Name Droppers

3 minute read
Harry Mccracken

Google’s Facebook-like social network, Google+, has for the most part earned rave reviews. One policy, however, has made some people downright furious: Google forbids the use of pseudonyms. This requirement has helped keep the level of discourse on Google+ high, although skeptics wonder if the bigger motivator is the potential to help the company’s bottom line. Who knows what kind of data mining Google can do if it starts linking people’s real names to their online activities? Meanwhile, the no-pseudonym rule runs contrary to long-standing traditions in the online domain, where many people use names that are fictional–sometimes obviously so and sometimes not.

Google has decreed that Google+ members must use “the name they commonly go by in the real world”–a policy that sounds simple but leaves plenty of room for interpretation and faulty assumptions. The service threatened to suspend high-profile sex blogger Violet Blue but eased up after determining that is her real name. It also booted popular engineer Limor “Ladyada” Fried, then let her back in, albeit with “Ladyada” in a less prominent location on her profile. (And yet enthusiastic Google+ user 50 Cent gets to stick with his stage name.)

While Google’s policing has been particularly obsessive, its regulations aren’t wildly different from ones in place at Facebook. In January, that network shut down the profile of Chinese political blogger Zhao Jing, who writes–and had joined Facebook–as Michael Anti. Given that his other identity wasn’t exactly secret, Facebook’s move was akin to punishing Samuel Clemens for being Mark Twain. Google+, however, doesn’t seem to have a problem with Zhao’s using his nom de plume on its site.

The Michael Anti antics also served as a reminder that entire categories of people have good reason to keep their real-world identities distinct from their online activities. Dissidents in oppressive regimes are one example, and the Electronic Frontier Foundation and other defenders of anonymity often point to small-town gay teens’ adopting online pseudonyms to avoid the wrath of local bullies.

Of course, those bullies might crave anonymity too if it lets them do their thing without fear of repercussions. Spammers are also fans and are legion on Twitter, which does little to verify the identities of its users. And it’s no coincidence that the loosely knit federation of hackers accused of targeting major corporations, epileptics and the founder of the No Cussing Club goes by Anonymous.
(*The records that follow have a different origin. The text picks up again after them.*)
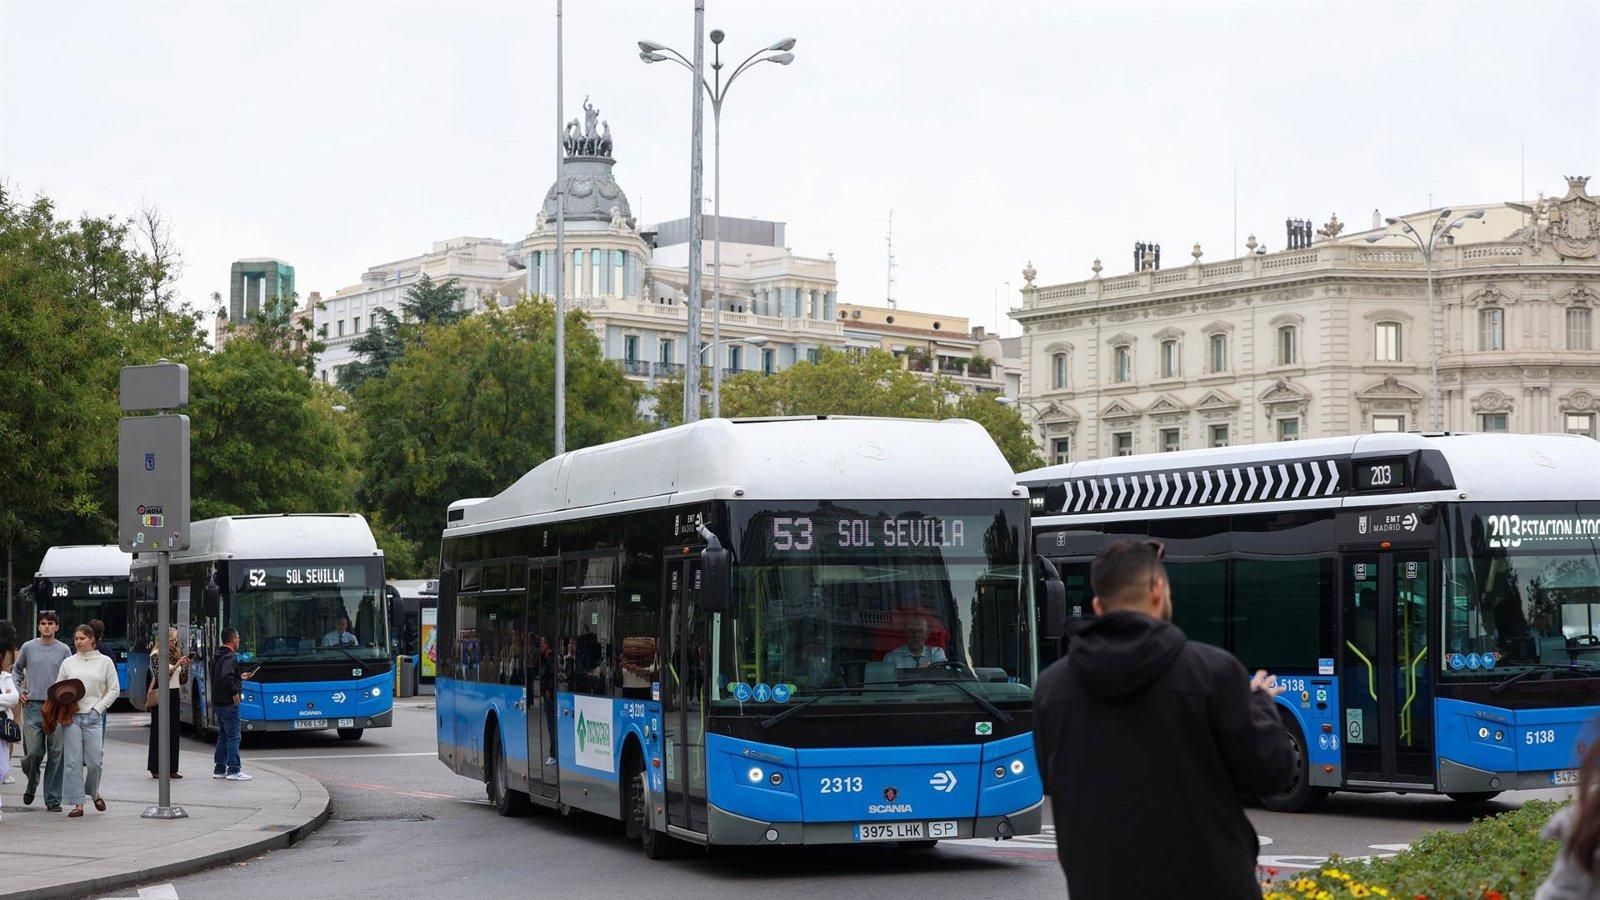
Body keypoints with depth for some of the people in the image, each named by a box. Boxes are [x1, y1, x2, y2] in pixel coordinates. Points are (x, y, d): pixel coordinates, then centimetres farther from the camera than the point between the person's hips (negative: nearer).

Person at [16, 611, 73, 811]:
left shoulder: (64, 650, 6)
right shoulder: (28, 648, 6)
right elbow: (17, 670, 19)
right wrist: (19, 691, 6)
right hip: (32, 706, 0)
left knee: (56, 753, 0)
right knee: (33, 751, -6)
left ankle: (53, 798, 6)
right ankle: (31, 785, 23)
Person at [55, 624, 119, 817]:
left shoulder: (105, 661, 5)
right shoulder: (68, 662, 10)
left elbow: (113, 690, 5)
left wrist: (98, 708, -5)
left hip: (94, 716, -1)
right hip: (72, 717, 1)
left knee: (94, 760, -5)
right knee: (72, 761, -3)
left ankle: (94, 793, 23)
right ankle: (78, 803, 1)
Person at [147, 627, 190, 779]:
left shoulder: (175, 655, 12)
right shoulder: (156, 655, -7)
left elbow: (183, 681, 13)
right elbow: (161, 676, -18)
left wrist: (185, 666, -3)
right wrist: (176, 665, -21)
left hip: (173, 695, 7)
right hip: (161, 696, -7)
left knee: (173, 732, 5)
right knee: (159, 732, -3)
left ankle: (171, 768, 9)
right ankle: (156, 769, 0)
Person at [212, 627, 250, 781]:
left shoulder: (218, 657, 13)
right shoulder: (230, 657, -17)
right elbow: (226, 676, -32)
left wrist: (240, 678, 29)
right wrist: (235, 692, -22)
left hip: (218, 703, 10)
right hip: (229, 704, -10)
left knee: (223, 736, 16)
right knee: (233, 736, -5)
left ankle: (219, 769, 20)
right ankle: (234, 770, -5)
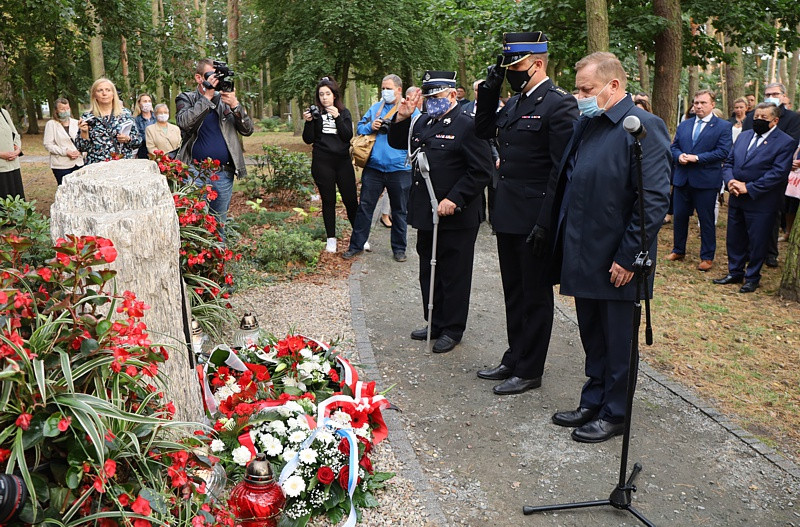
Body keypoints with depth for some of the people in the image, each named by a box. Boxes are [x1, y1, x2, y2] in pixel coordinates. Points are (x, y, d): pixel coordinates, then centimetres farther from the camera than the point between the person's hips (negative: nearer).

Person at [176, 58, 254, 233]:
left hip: (224, 174, 3)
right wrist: (207, 96, -17)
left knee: (219, 225, 11)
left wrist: (235, 105, -12)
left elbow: (247, 130, 3)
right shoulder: (186, 99, 5)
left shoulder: (226, 99, 11)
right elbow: (185, 123, -17)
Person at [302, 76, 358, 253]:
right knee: (328, 201, 6)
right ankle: (331, 239, 16)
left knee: (350, 199, -2)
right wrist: (308, 122, -14)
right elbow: (308, 140, 1)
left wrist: (337, 117, -14)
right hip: (322, 163, 0)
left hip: (343, 161, 0)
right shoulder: (315, 113, 5)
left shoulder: (344, 112, 7)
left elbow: (348, 136, -5)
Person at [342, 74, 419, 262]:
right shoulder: (375, 108, 13)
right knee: (364, 206, 5)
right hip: (373, 167, 3)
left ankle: (399, 248, 21)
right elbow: (360, 127, 15)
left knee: (399, 210, 8)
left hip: (399, 168, -2)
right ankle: (357, 245, 16)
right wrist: (370, 127, -6)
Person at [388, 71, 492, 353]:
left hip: (455, 217, -8)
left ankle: (452, 330, 18)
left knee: (454, 275, 5)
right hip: (426, 214, 8)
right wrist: (401, 119, 3)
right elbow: (397, 143, 22)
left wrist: (454, 200, -20)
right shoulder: (423, 122, 11)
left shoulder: (467, 126, -11)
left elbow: (481, 171, -16)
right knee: (428, 272, 17)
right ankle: (435, 323, 32)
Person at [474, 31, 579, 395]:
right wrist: (489, 90, 6)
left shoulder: (559, 104, -14)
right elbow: (484, 131, 19)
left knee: (535, 296, 5)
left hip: (535, 220, -8)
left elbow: (563, 169, -18)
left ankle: (529, 371, 17)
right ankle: (514, 358, 33)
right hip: (508, 215, 9)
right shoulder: (515, 102, 12)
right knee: (514, 292, 18)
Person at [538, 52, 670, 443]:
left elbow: (654, 201, -17)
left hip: (616, 263, -7)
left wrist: (628, 258, -18)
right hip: (583, 257, 7)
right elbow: (563, 180, 17)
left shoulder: (644, 127, -13)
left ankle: (614, 414, 23)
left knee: (618, 342, 8)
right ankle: (592, 403, 34)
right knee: (592, 337, 19)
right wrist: (548, 229, 10)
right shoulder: (585, 124, 11)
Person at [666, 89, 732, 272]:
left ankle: (707, 257, 15)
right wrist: (679, 156, -9)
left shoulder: (723, 126, -3)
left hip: (706, 180, -4)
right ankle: (678, 251, 28)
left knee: (706, 219, 4)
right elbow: (674, 147, 13)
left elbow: (723, 151, -12)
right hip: (682, 179, 5)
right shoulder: (684, 125, 13)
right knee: (679, 216, 12)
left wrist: (697, 158, -18)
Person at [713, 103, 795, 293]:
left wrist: (748, 188, -20)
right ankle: (735, 273, 29)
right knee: (735, 239, 14)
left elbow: (778, 174, -17)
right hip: (736, 199, 6)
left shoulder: (785, 142, -9)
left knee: (757, 243, 5)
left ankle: (752, 278, 20)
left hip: (760, 203, -6)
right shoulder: (744, 136, 11)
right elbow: (729, 162, 11)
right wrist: (730, 181, -9)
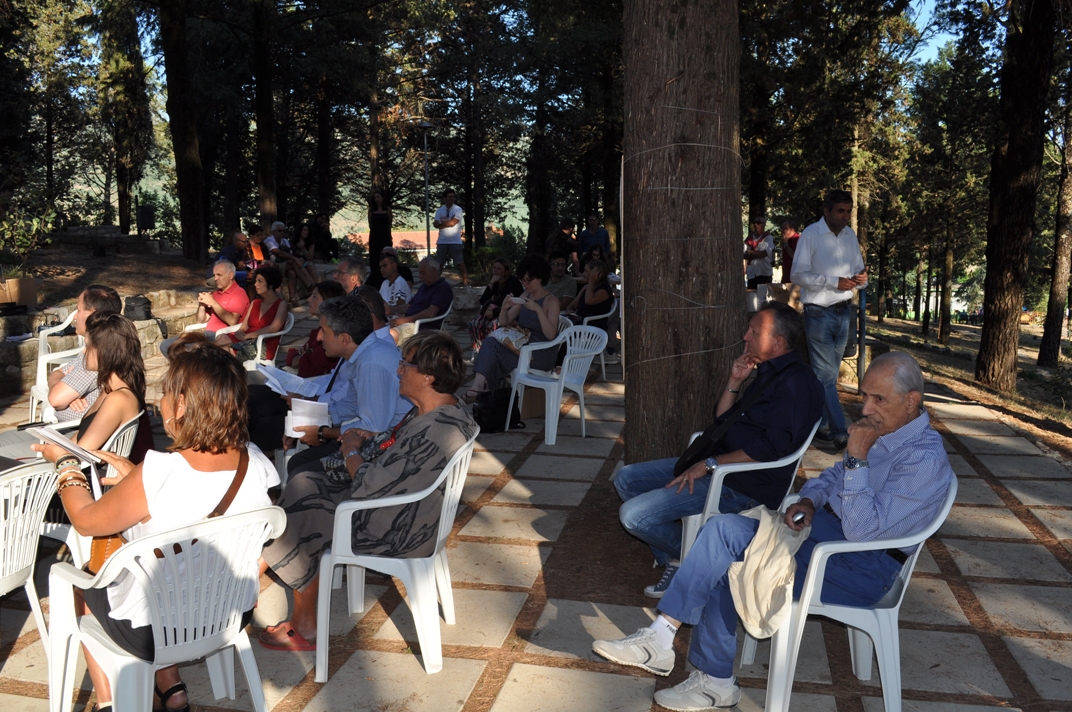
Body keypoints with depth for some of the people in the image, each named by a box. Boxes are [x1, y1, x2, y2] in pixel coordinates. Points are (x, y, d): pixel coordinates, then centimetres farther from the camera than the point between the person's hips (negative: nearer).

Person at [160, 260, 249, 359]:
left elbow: (232, 321, -19)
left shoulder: (239, 293, -4)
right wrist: (201, 304, 3)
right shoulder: (215, 294, 21)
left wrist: (213, 303, -14)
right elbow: (201, 321, 22)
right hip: (207, 334, 9)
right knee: (166, 345, -2)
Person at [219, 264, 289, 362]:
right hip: (247, 341, 6)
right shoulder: (255, 303, 23)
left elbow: (273, 328, -12)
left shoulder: (281, 304, 3)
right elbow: (244, 327, 16)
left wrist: (246, 336, -18)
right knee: (221, 338, -27)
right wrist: (239, 333, -11)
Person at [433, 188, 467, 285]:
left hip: (455, 241, -3)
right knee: (438, 263, 8)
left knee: (460, 262, -4)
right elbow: (436, 225, -6)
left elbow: (452, 223, -15)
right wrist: (448, 221, -14)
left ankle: (465, 280, 0)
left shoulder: (458, 209, -4)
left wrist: (441, 223, -3)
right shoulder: (439, 210, 6)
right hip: (442, 241, 3)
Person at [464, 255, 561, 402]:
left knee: (492, 349, -24)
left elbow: (550, 335, -18)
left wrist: (538, 309, -28)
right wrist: (505, 308, -10)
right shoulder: (525, 296, 13)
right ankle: (478, 386, -38)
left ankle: (478, 386, -18)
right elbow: (503, 322, 11)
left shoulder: (551, 301, -7)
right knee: (490, 343, -23)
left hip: (543, 353, -6)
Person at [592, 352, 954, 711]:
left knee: (721, 570, -16)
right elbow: (835, 476, 23)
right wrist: (808, 499, 2)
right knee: (723, 528, -11)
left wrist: (857, 459, -28)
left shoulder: (925, 460, -20)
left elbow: (863, 529, -27)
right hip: (823, 529, 9)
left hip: (859, 569, -9)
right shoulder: (882, 428, 7)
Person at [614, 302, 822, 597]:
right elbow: (722, 424, 17)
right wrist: (734, 383, 2)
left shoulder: (796, 383, -18)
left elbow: (772, 449, -25)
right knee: (627, 479, 11)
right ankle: (673, 560, 9)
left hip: (743, 486, -11)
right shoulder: (769, 373, 15)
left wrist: (709, 464, -21)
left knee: (633, 515, -18)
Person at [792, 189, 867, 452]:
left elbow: (858, 270, 16)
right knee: (825, 375, -7)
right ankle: (839, 432, -6)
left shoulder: (850, 235, 10)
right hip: (819, 312, -7)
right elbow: (799, 274, -15)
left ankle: (819, 425, 23)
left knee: (830, 374, 13)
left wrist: (861, 278, -8)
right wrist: (834, 282, -23)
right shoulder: (811, 234, -9)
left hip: (843, 312, 7)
In short, balancing the needs of the community and the desires of individual users is hard. Google declined to provide a representative to be interviewed for this article. But Google+ honcho Bradley Horowitz recently told tech publisher and pundit Tim O’Reilly that the company is attempting to devise a way to permit pseudonyms on the service while preventing their abuse. Here’s hoping it can figure out how to do that. Google+ is one of the Web’s more peaceful neighborhoods, and it would be a shame if trolls, spammers and other shady characters thought Google was putting out the welcome mat for them.